Inspiration

As humans, we intuitively use our hands for a variety of things. Gestures are easy to learn, easy to recognize, and easy to remember. We made this product aiming to simplify the user experience on a variety of electronic devices. Ranging from TVs to smart mirrors to laptops, hand gesture recognition allows us to interact with these devices around us in a unified manner. One of the main criteria that we had for this product was that it should be easily integrated into a preexisting system. Thus, we restricted ourselves to cheap webcams and mid-tier laptops.

What it does

Wave sits in the background as you use your device. It recognizes gestures to perform relevant tasks based on your activity. It runs completely locally on your device, so your information is kept private, and stores no identifying data anywhere. Although this beta version runs only on a Mac, the system can be easily expanded to support other devices as well.

How we built it

The core of this product is a pair of neural networks working together to perform fast and accurate gesture recognition. A single-frame model processes individual frames in parallel to reduce latency and power usage, while a more powerful multi-frame model takes the encoded outputs of the single-frame model and performs gesture inference.

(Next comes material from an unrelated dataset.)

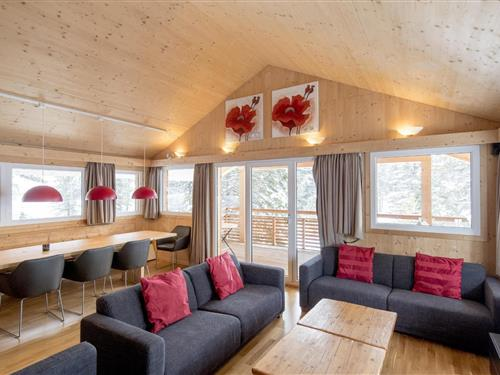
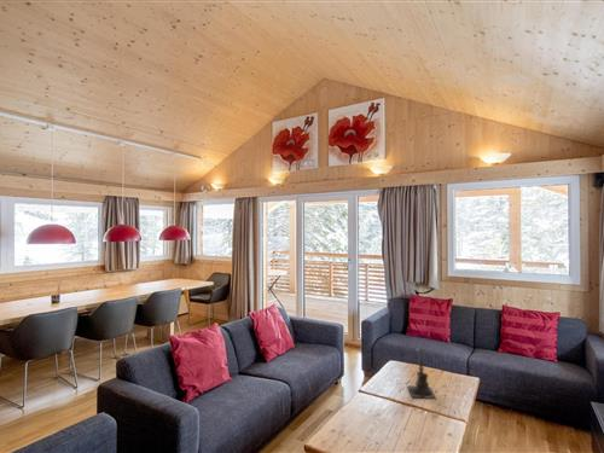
+ candle holder [406,345,437,400]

As for the control of the system, we (learned and) used PyAutoGUI and AppleScript. The two frameworks allowed us to programmatically control various aspects of the operating system, and we used a finite state machine to guide the model's predictions with the correct context.

Challenges we ran into

The first challenge we ran into was managing the wide range of skillsets on the team. Some presented ideas and some learned technical aspects. All in all, this Hackathon allowed for us to grow as a team as well as individual programmers.

Secondly, we learned the difficulties of trying to integrate multiple languages into one project. We initially tried to use C++ as it's a common language known among all the team members; we quickly encountered difficulties regarding inter process communication between Python and C++ as well as managing a cross platform multiprocessing system. In addition, we decided that it would be unfruitful to attempt to learn a new GUI platform (Qt) as it would severely slow down our progress. Thus, with time as a high priority, we settled on a pure Python project.

Accomplishments that we're proud of

One feature of Wave was making it context aware. By using finite state machines, we are pretty proud that this product can contextualize gestures based on past actions.

Another area of interest is that the model performs hand gesture recognition with a fairly high accuracy. Considering the wide range of skin color, hand size, background, and degrees of freedom, hand gesture recognition is harder than it may seem. To humans, this skill comes naturally as our brains are built to easily reason in 3D space. However, for a computer, this task is a difficult one.

What we learned

This Hackathon taught us each different things. For some members, we learned Python, Git, and various frameworks. For others, we learned product management and coding collaboration.

What's next for Wave

The next step for Wave would be to port it to other operating systems, especially embedded devices. For example, smart TVs can do away with remotes, and smart mirrors can become more interactive. Another area of improvement would be to prune the models to reduce their size and complexity, which would ultimately improve latency and power consumption and these low end devices.